8. The Byzantine Churches
Get a better perspective of how the city has been home to several civilizations by including some of the structures from other eras in your tour of Petra. There are the remains of three Byzantine churches – the Ridge Church, built in the 3rd-4th century AD of Nabataean and Roman materials; the Byzantine Church of Petra, which is the best of the three with well-preserved mosaics, and the Blue Chapel with four blue Egyptian granite columns.
9. The Farsa Valley
This location in Petra is included in this “top Petra Attractions” list because it will truly give you a feeling that you have stepped back in time.

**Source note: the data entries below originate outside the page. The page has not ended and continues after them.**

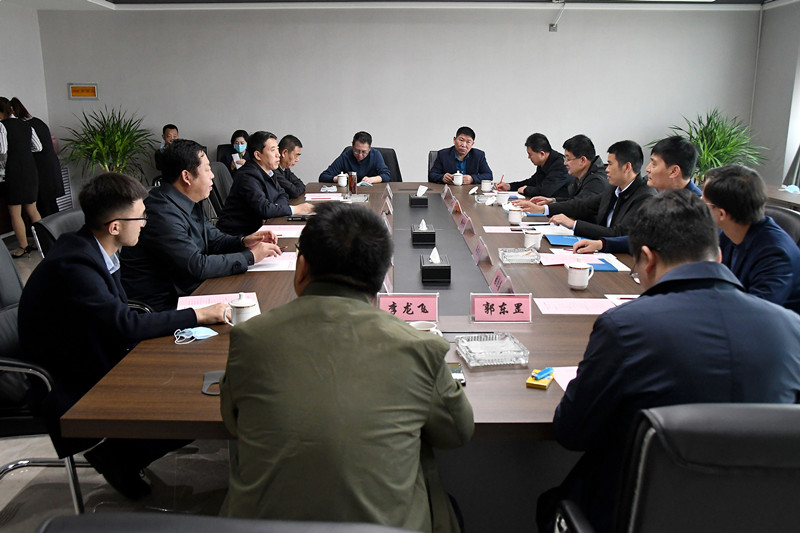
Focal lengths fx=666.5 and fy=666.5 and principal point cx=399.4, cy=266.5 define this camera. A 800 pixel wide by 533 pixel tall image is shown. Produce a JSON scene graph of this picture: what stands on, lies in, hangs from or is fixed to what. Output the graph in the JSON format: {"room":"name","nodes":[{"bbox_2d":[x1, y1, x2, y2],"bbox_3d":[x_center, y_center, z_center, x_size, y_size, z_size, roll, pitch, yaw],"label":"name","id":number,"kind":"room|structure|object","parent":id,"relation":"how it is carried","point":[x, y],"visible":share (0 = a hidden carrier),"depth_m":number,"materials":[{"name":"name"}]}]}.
{"room":"office","nodes":[
{"label":"office","id":0,"kind":"room"},
{"bbox_2d":[0,1,48,129],"bbox_3d":[-4.300,-0.947,4.361,0.177,2.538,7.853,0,14,0],"label":"left wall","id":1,"kind":"structure","parent":0,"point":[2,89],"depth_m":7.47,"materials":[{"name":"white paint"}]},
{"bbox_2d":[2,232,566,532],"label":"floor","id":2,"kind":"structure","parent":0,"point":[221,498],"depth_m":2.56,"materials":[{"name":"grey"}]},
{"bbox_2d":[0,97,43,257],"bbox_3d":[-3.579,-0.801,6.196,0.458,1.412,0.535,0,14,0],"label":"woman","id":3,"kind":"object","parent":2,"relation":"on","point":[13,154],"visible":0.96,"depth_m":6.06},
{"bbox_2d":[11,96,65,215],"bbox_3d":[-3.692,-0.964,6.653,0.556,1.348,0.489,0,14,0],"label":"woman","id":4,"kind":"object","parent":2,"relation":"on","point":[50,171],"visible":0.53,"depth_m":6.54},
{"bbox_2d":[0,241,86,518],"bbox_3d":[-1.324,0.425,2.363,0.624,0.931,0.639,0,14,0],"label":"office chair","id":5,"kind":"object","parent":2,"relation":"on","point":[8,345],"visible":0.44,"depth_m":2.20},
{"bbox_2d":[19,167,233,503],"bbox_3d":[-0.996,0.196,2.419,0.622,1.090,0.695,-12,18,-40],"label":"man","id":6,"kind":"object","parent":5,"relation":"on","point":[104,218],"visible":0.84,"depth_m":2.20},
{"bbox_2d":[30,206,85,259],"bbox_3d":[-1.483,0.148,3.446,0.623,0.863,0.634,0,14,0],"label":"office chair","id":7,"kind":"object","parent":2,"relation":"on","point":[57,219],"visible":0.15,"depth_m":3.25,"materials":[{"name":"black leather"}]},
{"bbox_2d":[121,138,283,309],"bbox_3d":[-0.971,-0.127,3.195,0.646,0.947,0.638,7,15,26],"label":"man","id":8,"kind":"object","parent":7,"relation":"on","point":[177,193],"visible":0.76,"depth_m":3.00},
{"bbox_2d":[59,106,156,181],"bbox_3d":[-3.278,-1.133,7.564,1.105,1.320,1.091,0,14,0],"label":"potted plant","id":9,"kind":"object","parent":2,"relation":"on","point":[108,126],"visible":0.74,"depth_m":7.44,"materials":[{"name":"green plant"}]},
{"bbox_2d":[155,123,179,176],"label":"man","id":10,"kind":"object","parent":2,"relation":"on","point":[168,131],"visible":0.27,"depth_m":7.22},
{"bbox_2d":[209,161,234,219],"bbox_3d":[-1.306,-0.424,5.614,0.621,0.890,0.612,0,14,0],"label":"office chair","id":11,"kind":"object","parent":2,"relation":"on","point":[221,171],"visible":0.28,"depth_m":5.47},
{"bbox_2d":[218,131,311,235],"bbox_3d":[-0.934,-0.461,4.594,0.515,0.906,0.657,5,15,20],"label":"man","id":12,"kind":"object","parent":11,"relation":"on","point":[254,185],"visible":0.82,"depth_m":4.39},
{"bbox_2d":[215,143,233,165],"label":"office chair","id":13,"kind":"object","parent":2,"relation":"on","point":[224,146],"visible":0.14,"depth_m":7.62,"materials":[{"name":"black fabric"}]},
{"bbox_2d":[220,130,249,172],"bbox_3d":[-1.766,-1.121,7.413,0.406,0.709,0.533,-4,14,-15],"label":"woman","id":14,"kind":"object","parent":13,"relation":"on","point":[238,148],"visible":0.32,"depth_m":7.28},
{"bbox_2d":[34,512,425,532],"bbox_3d":[-0.158,0.779,0.884,0.682,0.999,0.680,0,14,0],"label":"office chair","id":15,"kind":"object","parent":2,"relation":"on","point":[83,530],"visible":0.99,"depth_m":0.78,"materials":[{"name":"leather"}]},
{"bbox_2d":[215,203,471,532],"bbox_3d":[-0.121,0.362,1.596,0.584,0.986,0.716,0,14,0],"label":"man","id":16,"kind":"object","parent":15,"relation":"on","point":[434,341],"visible":0.99,"depth_m":1.35},
{"bbox_2d":[274,133,307,199],"bbox_3d":[-1.066,-0.642,5.637,0.542,0.886,0.673,0,14,0],"label":"man","id":17,"kind":"object","parent":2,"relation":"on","point":[298,184],"visible":0.48,"depth_m":5.50},
{"bbox_2d":[58,179,662,527],"bbox_3d":[0.147,0.235,3.603,1.974,0.709,4.026,0,14,0],"label":"conference table","id":18,"kind":"object","parent":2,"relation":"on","point":[531,339],"visible":0.5,"depth_m":2.08,"materials":[{"name":"brown wood"}]},
{"bbox_2d":[173,326,219,344],"bbox_3d":[-0.667,0.214,2.146,0.152,0.021,0.100,-12,18,-41],"label":"face mask","id":19,"kind":"object","parent":18,"relation":"on","point":[196,330],"visible":0.98,"depth_m":2.14,"materials":[{"name":"blue fabric"}]},
{"bbox_2d":[201,370,223,394],"bbox_3d":[-0.486,0.311,1.802,0.111,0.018,0.136,0,14,0],"label":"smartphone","id":20,"kind":"object","parent":18,"relation":"on","point":[212,375],"visible":0.38,"depth_m":1.81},
{"bbox_2d":[177,291,256,311],"bbox_3d":[-0.686,0.142,2.497,0.288,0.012,0.290,-4,14,-15],"label":"paper","id":21,"kind":"object","parent":18,"relation":"on","point":[187,302],"visible":0.39,"depth_m":2.53,"materials":[{"name":"pink paper"}]},
{"bbox_2d":[224,293,258,324],"bbox_3d":[-0.537,0.149,2.270,0.113,0.113,0.098,0,14,0],"label":"teacup","id":22,"kind":"object","parent":18,"relation":"on","point":[245,311],"visible":0.88,"depth_m":2.24,"materials":[{"name":"white ceramic"}]},
{"bbox_2d":[247,252,297,271],"bbox_3d":[-0.601,-0.028,3.124,0.264,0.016,0.297,0,14,0],"label":"paper","id":23,"kind":"object","parent":18,"relation":"on","point":[285,264],"visible":0.54,"depth_m":3.08,"materials":[{"name":"white paper"}]},
{"bbox_2d":[259,224,305,237],"bbox_3d":[-0.674,-0.205,3.811,0.297,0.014,0.267,0,14,0],"label":"paper","id":24,"kind":"object","parent":18,"relation":"on","point":[284,229],"visible":0.63,"depth_m":3.81,"materials":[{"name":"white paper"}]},
{"bbox_2d":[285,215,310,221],"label":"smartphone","id":25,"kind":"object","parent":18,"relation":"on","point":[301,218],"visible":0.92,"depth_m":4.14,"materials":[{"name":"black"}]},
{"bbox_2d":[304,192,344,200],"bbox_3d":[-0.575,-0.529,5.043,0.291,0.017,0.255,0,14,0],"label":"paper","id":26,"kind":"object","parent":18,"relation":"on","point":[310,196],"visible":0.93,"depth_m":5.03,"materials":[{"name":"white paper"}]},
{"bbox_2d":[337,172,347,187],"bbox_3d":[-0.495,-0.741,5.710,0.088,0.115,0.087,0,14,0],"label":"teacup","id":27,"kind":"object","parent":18,"relation":"on","point":[342,177],"visible":0.99,"depth_m":5.68,"materials":[{"name":"white ceramic"}]},
{"bbox_2d":[348,171,356,194],"bbox_3d":[-0.378,-0.661,5.308,0.064,0.187,0.064,0,14,0],"label":"bottle","id":28,"kind":"object","parent":18,"relation":"on","point":[354,185],"visible":0.99,"depth_m":5.29,"materials":[{"name":"glass"}]},
{"bbox_2d":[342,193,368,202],"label":"glass ashtray","id":29,"kind":"object","parent":18,"relation":"on","point":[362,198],"visible":0.94,"depth_m":4.93,"materials":[{"name":"clear glass"}]},
{"bbox_2d":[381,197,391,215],"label":"name card","id":30,"kind":"object","parent":18,"relation":"on","point":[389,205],"visible":0.96,"depth_m":4.45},
{"bbox_2d":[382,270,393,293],"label":"name card","id":31,"kind":"object","parent":18,"relation":"on","point":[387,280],"visible":0.3,"depth_m":2.59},
{"bbox_2d":[379,292,438,321],"bbox_3d":[0.026,0.143,2.307,0.220,0.106,0.099,0,14,0],"label":"name card","id":32,"kind":"object","parent":18,"relation":"on","point":[420,297],"visible":0.88,"depth_m":2.30,"materials":[{"name":"pink paper"}]},
{"bbox_2d":[408,185,427,206],"bbox_3d":[0.138,-0.517,4.830,0.132,0.143,0.149,0,14,0],"label":"tissue box","id":33,"kind":"object","parent":18,"relation":"on","point":[423,188],"visible":0.98,"depth_m":4.77,"materials":[{"name":"black plastic"}]},
{"bbox_2d":[411,219,435,245],"bbox_3d":[0.129,-0.199,3.623,0.121,0.124,0.165,0,14,0],"label":"tissue box","id":34,"kind":"object","parent":18,"relation":"on","point":[426,232],"visible":0.98,"depth_m":3.55,"materials":[{"name":"black plastic"}]},
{"bbox_2d":[411,320,441,335],"bbox_3d":[0.071,0.221,2.025,0.110,0.087,0.103,0,14,0],"label":"cup","id":35,"kind":"object","parent":18,"relation":"on","point":[434,330],"visible":0.3,"depth_m":2.03,"materials":[{"name":"white ceramic"}]},
{"bbox_2d":[420,247,450,282],"bbox_3d":[0.155,-0.020,2.909,0.123,0.128,0.174,0,14,0],"label":"tissue box","id":36,"kind":"object","parent":18,"relation":"on","point":[442,266],"visible":0.99,"depth_m":2.84,"materials":[{"name":"black plastic"}]},
{"bbox_2d":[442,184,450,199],"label":"name card","id":37,"kind":"object","parent":18,"relation":"on","point":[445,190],"visible":0.95,"depth_m":5.13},
{"bbox_2d":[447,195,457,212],"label":"name card","id":38,"kind":"object","parent":18,"relation":"on","point":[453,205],"visible":0.97,"depth_m":4.58,"materials":[{"name":"pink paper"}]},
{"bbox_2d":[447,362,465,383],"bbox_3d":[0.138,0.300,1.865,0.076,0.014,0.145,0,14,0],"label":"smartphone","id":39,"kind":"object","parent":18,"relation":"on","point":[461,379],"visible":0.32,"depth_m":1.87,"materials":[{"name":"black"}]},
{"bbox_2d":[452,171,463,185],"bbox_3d":[0.512,-0.777,5.886,0.091,0.123,0.093,0,14,0],"label":"teacup","id":40,"kind":"object","parent":18,"relation":"on","point":[457,182],"visible":1,"depth_m":5.86,"materials":[{"name":"white ceramic"}]},
{"bbox_2d":[459,212,473,235],"bbox_3d":[0.386,-0.253,3.873,0.078,0.111,0.236,0,14,0],"label":"name card","id":41,"kind":"object","parent":18,"relation":"on","point":[467,227],"visible":0.98,"depth_m":3.84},
{"bbox_2d":[473,237,490,265],"bbox_3d":[0.386,-0.075,3.173,0.079,0.105,0.228,0,14,0],"label":"name card","id":42,"kind":"object","parent":18,"relation":"on","point":[481,249],"visible":0.99,"depth_m":3.15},
{"bbox_2d":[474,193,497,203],"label":"glass ashtray","id":43,"kind":"object","parent":18,"relation":"on","point":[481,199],"visible":0.91,"depth_m":4.93,"materials":[{"name":"clear glass"}]},
{"bbox_2d":[480,179,492,191],"bbox_3d":[0.713,-0.666,5.488,0.096,0.096,0.093,0,14,0],"label":"teacup","id":44,"kind":"object","parent":18,"relation":"on","point":[487,184],"visible":0.99,"depth_m":5.46,"materials":[{"name":"white ceramic"}]},
{"bbox_2d":[456,333,528,366],"bbox_3d":[0.276,0.247,2.010,0.183,0.042,0.185,-2,14,-10],"label":"glass ashtray","id":45,"kind":"object","parent":18,"relation":"on","point":[506,362],"visible":0.99,"depth_m":2.00,"materials":[{"name":"glass"}]},
{"bbox_2d":[470,293,531,322],"bbox_3d":[0.354,0.142,2.324,0.224,0.103,0.095,0,14,0],"label":"name card","id":46,"kind":"object","parent":18,"relation":"on","point":[490,313],"visible":0.99,"depth_m":2.32,"materials":[{"name":"pink paper"}]},
{"bbox_2d":[490,265,514,293],"bbox_3d":[0.400,0.066,2.639,0.086,0.095,0.226,0,14,0],"label":"name card","id":47,"kind":"object","parent":18,"relation":"on","point":[495,280],"visible":0.8,"depth_m":2.63,"materials":[{"name":"pink paper"}]},
{"bbox_2d":[495,191,509,205],"bbox_3d":[0.742,-0.484,4.807,0.100,0.092,0.094,0,14,0],"label":"teacup","id":48,"kind":"object","parent":18,"relation":"on","point":[504,201],"visible":1,"depth_m":4.77,"materials":[{"name":"white ceramic"}]},
{"bbox_2d":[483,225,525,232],"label":"paper","id":49,"kind":"object","parent":18,"relation":"on","point":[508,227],"visible":0.89,"depth_m":3.85,"materials":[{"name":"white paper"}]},
{"bbox_2d":[507,206,523,224],"bbox_3d":[0.717,-0.314,4.136,0.090,0.099,0.093,0,14,0],"label":"teacup","id":50,"kind":"object","parent":18,"relation":"on","point":[512,218],"visible":0.99,"depth_m":4.11,"materials":[{"name":"white ceramic"}]},
{"bbox_2d":[499,247,540,263],"bbox_3d":[0.571,-0.056,3.173,0.185,0.050,0.165,0,14,0],"label":"glass ashtray","id":51,"kind":"object","parent":18,"relation":"on","point":[514,258],"visible":0.99,"depth_m":3.14,"materials":[{"name":"clear glass"}]},
{"bbox_2d":[523,228,542,249],"bbox_3d":[0.688,-0.141,3.447,0.090,0.098,0.092,0,14,0],"label":"teacup","id":52,"kind":"object","parent":18,"relation":"on","point":[531,236],"visible":1,"depth_m":3.42,"materials":[{"name":"white ceramic"}]},
{"bbox_2d":[526,367,554,389],"bbox_3d":[0.386,0.299,1.820,0.060,0.031,0.093,7,15,26],"label":"yellow box","id":53,"kind":"object","parent":18,"relation":"on","point":[531,379],"visible":0.98,"depth_m":1.80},
{"bbox_2d":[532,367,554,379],"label":"lighter","id":54,"kind":"object","parent":53,"relation":"on","point":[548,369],"visible":0.98,"depth_m":1.83,"materials":[{"name":"blue plastic"}]},
{"bbox_2d":[548,365,578,390],"bbox_3d":[0.551,0.315,1.792,0.281,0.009,0.243,0,14,0],"label":"paper","id":55,"kind":"object","parent":18,"relation":"on","point":[564,387],"visible":0.14,"depth_m":1.85,"materials":[{"name":"paper"}]},
{"bbox_2d":[545,234,586,246],"bbox_3d":[0.896,-0.147,3.587,0.218,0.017,0.241,0,14,0],"label":"blue folder","id":56,"kind":"object","parent":18,"relation":"on","point":[558,240],"visible":0.79,"depth_m":3.56,"materials":[{"name":"blue paper"}]},
{"bbox_2d":[534,297,616,314],"bbox_3d":[0.657,0.147,2.464,0.300,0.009,0.189,0,14,0],"label":"paper","id":57,"kind":"object","parent":18,"relation":"on","point":[587,303],"visible":0.91,"depth_m":2.46,"materials":[{"name":"pink paper"}]},
{"bbox_2d":[567,261,593,289],"bbox_3d":[0.742,0.036,2.748,0.097,0.101,0.094,0,14,0],"label":"mug","id":58,"kind":"object","parent":18,"relation":"on","point":[580,283],"visible":0.99,"depth_m":2.72,"materials":[{"name":"white ceramic"}]},
{"bbox_2d":[537,252,626,270],"bbox_3d":[0.839,-0.031,3.134,0.365,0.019,0.279,0,14,0],"label":"paper","id":59,"kind":"object","parent":18,"relation":"on","point":[590,261],"visible":0.79,"depth_m":3.11,"materials":[{"name":"paper"}]},
{"bbox_2d":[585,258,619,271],"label":"blue folder","id":60,"kind":"object","parent":18,"relation":"on","point":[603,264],"visible":0.56,"depth_m":3.02,"materials":[{"name":"blue paper"}]},
{"bbox_2d":[604,293,638,304],"bbox_3d":[0.898,0.140,2.501,0.196,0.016,0.230,0,14,0],"label":"paper","id":61,"kind":"object","parent":18,"relation":"on","point":[623,300],"visible":0.22,"depth_m":2.57,"materials":[{"name":"white paper"}]},
{"bbox_2d":[372,147,401,181],"bbox_3d":[-0.254,-0.731,6.777,0.629,0.912,0.651,6,15,23],"label":"office chair","id":62,"kind":"object","parent":2,"relation":"on","point":[387,159],"visible":0.23,"depth_m":6.83,"materials":[{"name":"black leather"}]},
{"bbox_2d":[320,131,390,184],"bbox_3d":[-0.418,-0.872,6.503,0.633,0.844,0.603,7,15,25],"label":"man","id":63,"kind":"object","parent":62,"relation":"on","point":[362,156],"visible":0.69,"depth_m":6.31},
{"bbox_2d":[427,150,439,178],"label":"office chair","id":64,"kind":"object","parent":2,"relation":"on","point":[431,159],"visible":0.12,"depth_m":6.61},
{"bbox_2d":[428,127,493,185],"bbox_3d":[0.590,-0.894,6.526,0.578,0.906,0.630,0,14,0],"label":"man","id":65,"kind":"object","parent":64,"relation":"on","point":[462,146],"visible":0.71,"depth_m":6.36},
{"bbox_2d":[496,132,569,197],"bbox_3d":[1.202,-0.682,5.852,0.558,0.925,0.691,-5,15,-20],"label":"man","id":66,"kind":"object","parent":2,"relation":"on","point":[536,173],"visible":0.73,"depth_m":5.65},
{"bbox_2d":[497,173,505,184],"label":"pen","id":67,"kind":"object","parent":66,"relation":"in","point":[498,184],"visible":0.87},
{"bbox_2d":[515,134,605,210],"bbox_3d":[1.279,-0.505,5.096,0.586,0.960,0.643,-6,15,-25],"label":"man","id":68,"kind":"object","parent":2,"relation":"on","point":[586,163],"visible":0.61,"depth_m":4.91},
{"bbox_2d":[537,139,652,247],"bbox_3d":[1.220,-0.286,3.997,0.547,0.911,0.653,-7,15,-26],"label":"man","id":69,"kind":"object","parent":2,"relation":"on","point":[622,176],"visible":0.58,"depth_m":3.86},
{"bbox_2d":[553,402,799,532],"bbox_3d":[0.667,0.655,1.419,0.677,0.946,0.659,0,14,0],"label":"office chair","id":70,"kind":"object","parent":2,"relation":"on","point":[796,438],"visible":0.89,"depth_m":1.13,"materials":[{"name":"black leather"}]},
{"bbox_2d":[548,187,799,532],"bbox_3d":[0.646,0.262,1.586,0.589,0.896,0.627,0,14,0],"label":"man","id":71,"kind":"object","parent":70,"relation":"on","point":[631,306],"visible":0.81,"depth_m":1.39},
{"bbox_2d":[650,108,767,184],"bbox_3d":[3.410,-1.079,7.422,1.231,1.345,1.195,0,14,0],"label":"potted plant","id":72,"kind":"object","parent":2,"relation":"on","point":[708,163],"visible":0.52,"depth_m":7.28,"materials":[{"name":"green plant"}]},
{"bbox_2d":[762,205,799,246],"bbox_3d":[1.808,0.117,3.530,0.606,0.863,0.603,0,14,0],"label":"office chair","id":73,"kind":"object","parent":2,"relation":"on","point":[791,219],"visible":0.15,"depth_m":3.38,"materials":[{"name":"black leather"}]},
{"bbox_2d":[702,163,799,315],"bbox_3d":[1.406,0.042,2.715,0.600,0.887,0.641,0,14,0],"label":"man","id":74,"kind":"object","parent":73,"relation":"on","point":[716,199],"visible":0.61,"depth_m":2.54},
{"bbox_2d":[763,184,799,210],"bbox_3d":[3.322,-0.103,4.899,0.870,0.702,2.315,0,14,0],"label":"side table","id":75,"kind":"object","parent":2,"relation":"on","point":[783,193],"visible":0.31,"depth_m":5.27,"materials":[{"name":"brown wood"}]},
{"bbox_2d":[1,0,797,9],"bbox_3d":[0.162,-2.189,4.118,8.652,0.169,7.693,0,14,0],"label":"ceiling","id":76,"kind":"structure","parent":0,"point":[742,0],"depth_m":7.12,"materials":[{"name":"white paint"}]},
{"bbox_2d":[38,2,760,198],"bbox_3d":[-0.003,-1.820,7.857,7.951,2.535,0.197,0,14,0],"label":"back wall","id":77,"kind":"structure","parent":0,"point":[544,34],"depth_m":7.70,"materials":[{"name":"white paint"}]},
{"bbox_2d":[67,83,98,98],"bbox_3d":[-3.665,-2.030,7.715,0.330,0.188,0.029,0,14,0],"label":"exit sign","id":78,"kind":"object","parent":77,"relation":"attached to","point":[80,89],"visible":0.99,"depth_m":7.70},
{"bbox_2d":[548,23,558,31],"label":"wall socket","id":79,"kind":"object","parent":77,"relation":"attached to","point":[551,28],"visible":0.98,"depth_m":7.36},
{"bbox_2d":[568,136,701,254],"bbox_3d":[1.313,-0.192,3.565,0.586,0.983,0.635,-7,15,-25],"label":"man","id":80,"kind":"object","parent":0,"point":[691,149],"visible":0.43,"depth_m":3.43},
{"bbox_2d":[748,0,799,188],"bbox_3d":[4.183,-0.863,4.047,0.181,2.565,7.875,0,14,0],"label":"right wall","id":81,"kind":"structure","parent":0,"point":[778,132],"depth_m":7.26,"materials":[{"name":"paint"}]},
{"bbox_2d":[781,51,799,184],"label":"window","id":82,"kind":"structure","parent":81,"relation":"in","point":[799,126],"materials":[{"name":"glass"}]}
]}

It is not on the well-trodden tourist route and requires a little bit more time to reach and explore. Farsa Valley is on the western side of Mount Altar. It would have been a pilgrimage route to the High Place of Sacrifice, and the valley is full of tombs (including the Renaissance Tomb), but not full of tourists. This is an excellent place to see the remains of Petra’s ancient water system including the carved water channels, stone tanks, and large reservoir.
10. Petra by Night
This attraction is not a structure, but rather an event. A chilling, and moving experience. It is a magical event when Petra is lit up with thousands of candles. The show tickets cannot be bought in advance, and you need a regular daytime entrance ticket to buy the Petra by Night ticket at the Visitors Center. Stay overnight in Jordan (Wadi Musa), and see this special show on a Monday, Wednesday, or Thursday at 20:30. If you are on a two-day tour such as one of the Bein Harim Israel Tours your tour guide will be able to give you more information about the show.